The Ravens' first-team defense held the Redskins' starters to negative-2 yards over two series. Behind new starting quarterback Jay Cutler, the Dolphins had 11- and 16-yard pass completions, but were shut down after each and forced to punt.

It's not just Baltimore's starters who have looked good. The backups and even third-stringers have excelled as well, closing out games to give the Ravens a pair of lopsided wins thus far.

The defensive front has bullied opponents and pushed offensive linemen into quarterbacks' laps. Defensive end Brent Urban filled the box score with four tackles, a sack and two forced fumbles against Washington. Michael Pierce and Brandon Williams have stuffed the run.

Young impact defenders such as rookie outside linebackers Tyus Bowser (bruising hit leading to interception), Tim Williams (sack) and cornerback Jaylen Hill (interception) have turned in big plays.

Yes, it's just the preseason, and opposing teams are rolling in their backups just as Baltimore is, but the Ravens are getting contributions up and down the roster.

"To say it doesn't mean anything – I think really coaches tell you that – I think that's crap," Pees said. "You want to go out there and play well every daggone week no matter who's on the field."

Baltimore knew its defense, which finished seventh overall last year, was going to be better this year after making heavy investments this offseason.

The Ravens re-signed defensive tackle Brandon Williams, reeled in big-time free-agent safety Tony Jefferson and used their first four draft picks on defense. The draft provided youth and speed to an aging pass rush (Bowser, Williams) and more depth and premier talent at cornerback (Marlon Humphrey).

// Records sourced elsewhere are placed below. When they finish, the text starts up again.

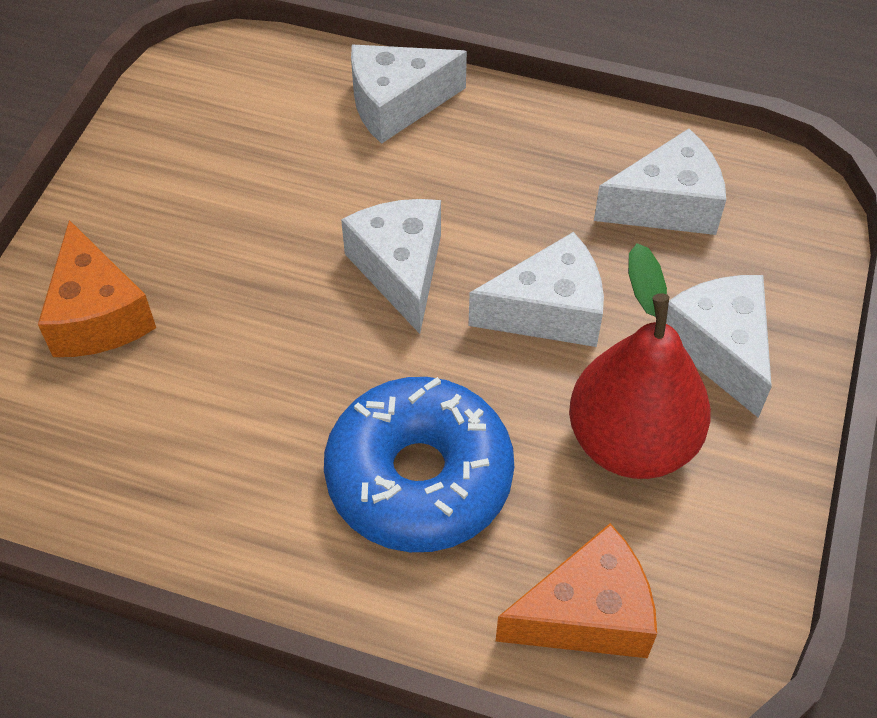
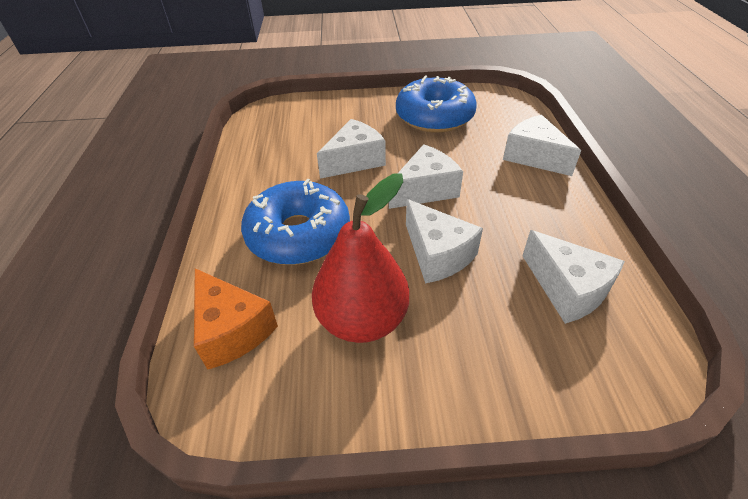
camera: 70 degrees right, 10 degrees down
(97, 315) = (341, 117): orange cheese -> none
(200, 175) = (434, 117): none -> blue donut
(720, 349) = (464, 351): white cheese -> white cheese (354, 161)

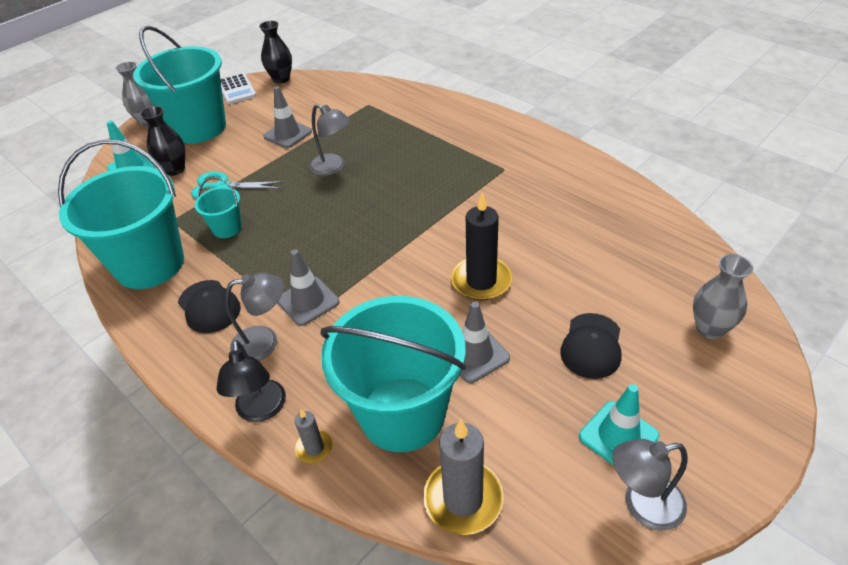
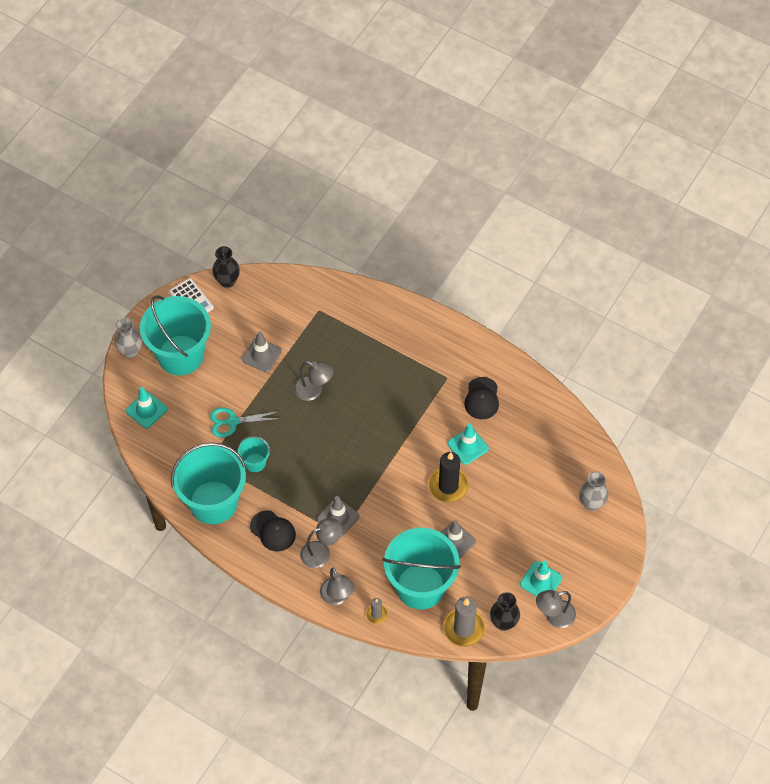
camera: 15 degrees left, 15 degrees up
(175, 169) = (184, 407): black vase -> black vase (503, 623)
(261, 410) = (337, 597): black lamp -> grey lamp
(519, 239) = (468, 446): none -> turquoise traffic cone
(591, 346) = (522, 525): black cap -> black cap (482, 398)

But while the Ravens were clearly better on paper, what's made the group special in cornerback Jimmy Smith's eyes is how all those pieces have come together. It's partly because of great leaders like Smith, outside linebacker Terrell Suggs and safeties Eric Weddle and Jefferson.

The other part is that they all realize how good they can be, and they're unified together under the common goal of being the best in the league.

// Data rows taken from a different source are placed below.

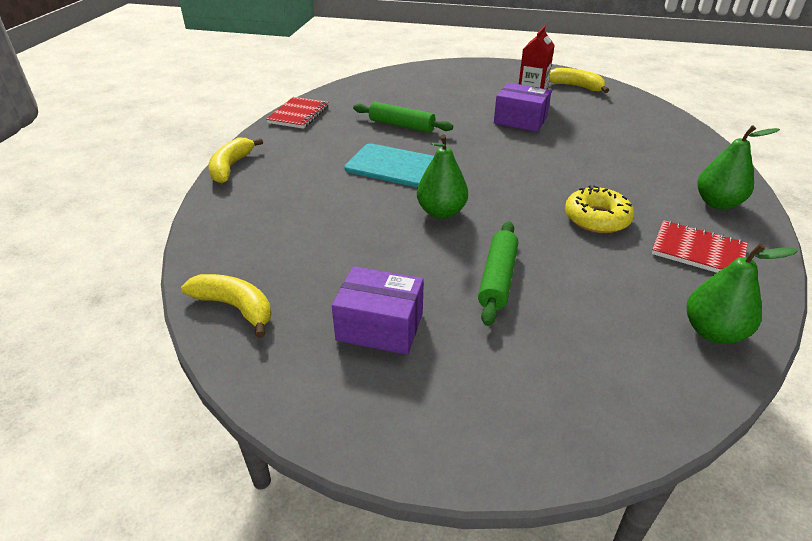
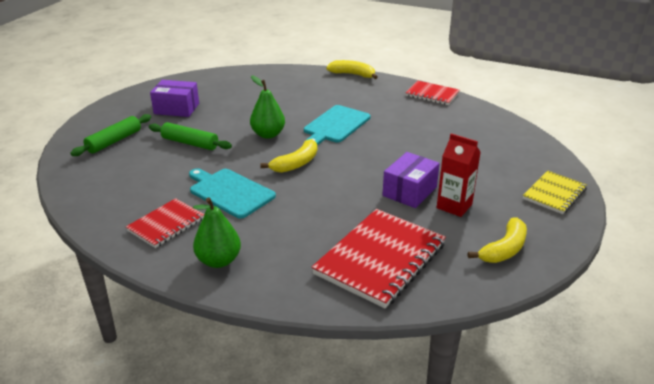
camera: 100 degrees right, 5 degrees down
(235, 307) = (214, 78): yellow banana -> yellow banana (296, 163)
(380, 326) = (176, 108): purple box -> purple box turned 75 degrees clockwise
(401, 125) = (406, 132): green rolling pin -> green rolling pin (114, 141)
(485, 69) = (554, 194): none -> yellow notebook
(596, 218) = (229, 192): yellow donut -> turquoise cutting board
(633, 128) = (380, 259): none -> red notebook
(713, 332) = (96, 202): green pear -> none

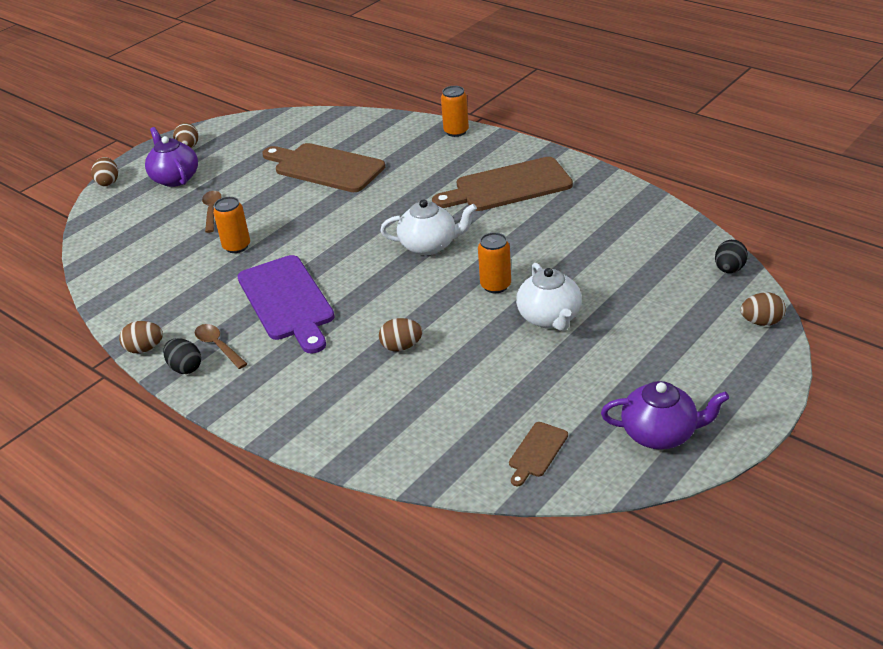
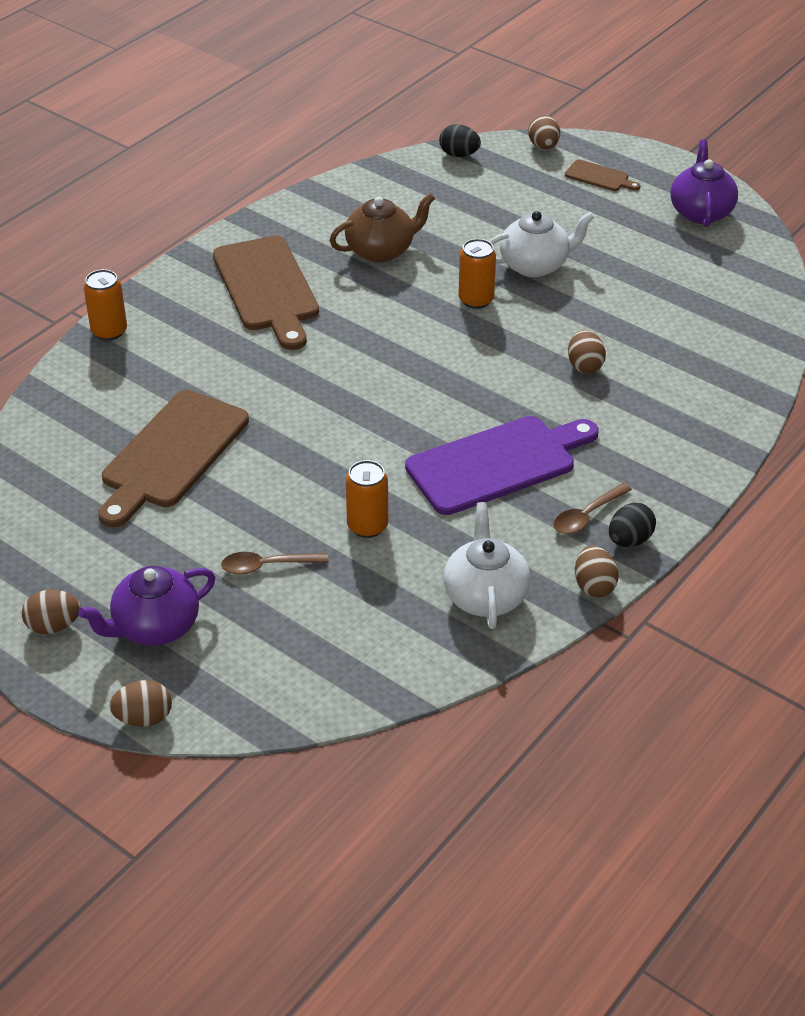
camera: 95 degrees left, 5 degrees up
(429, 245) = (390, 350): white teapot -> white teapot (485, 596)
(537, 452) = (733, 278): brown cutting board -> brown cutting board (599, 177)
(564, 234) = (381, 250): none -> brown teapot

"This is kind of a weird thing to say, but I guess what gets me excited is the group we're doing it with," Smith said. "Over the years, I've played with Ed Reed and all these guys, but the way we gel and how cohesive we are as a unit has been different since I've been here."

Smith has been a Raven since 2011. He said this year's defense is more unified than the one that made the game-winning goal-line stand in Super Bowl XLVII.

"We've had tight core groups, but this one is different in the sense that everyone on defense is together," Smith continued. "It sounds corny to say, but it's like we really are all friends."

While all that may sound well and nice, it pays dividends on the field.

It means players can pick each other up after bad plays, or push each other to play better, without anyone taking offense. Instead, the player who screwed up just wants to improve to make the entire unit better.

"That doesn't always happen on every team," Pees said. "A lot of times guys are just worried about themselves and doing their job. When you get a good unit together, they can help each other. They can talk about each other's jobs."

Smith was asked if the Ravens defense has any weaknesses. It's already been hit by the injury bug at cornerback, as starting nickel Tavon Young and top backup Maurice Canady have both suffered knee injuries.

The group knows it still has a lot of work to do, and Smith said every game, including this Saturday's third preseason contest against the Buffalo Bills at M&T Bank Stadium, is an opportunity to show just how good this unit can be.

"Every team has its weakness," Smith said. "I don't know it, we're not going to show it and I'm definitely not going to tell you it, but I'm sure we have one. And if we ever do find a glimpse of it, we'll fix it.

"This year, it's a special unit. We feel it. I think the defense as a whole feels it. Now we have to prove it."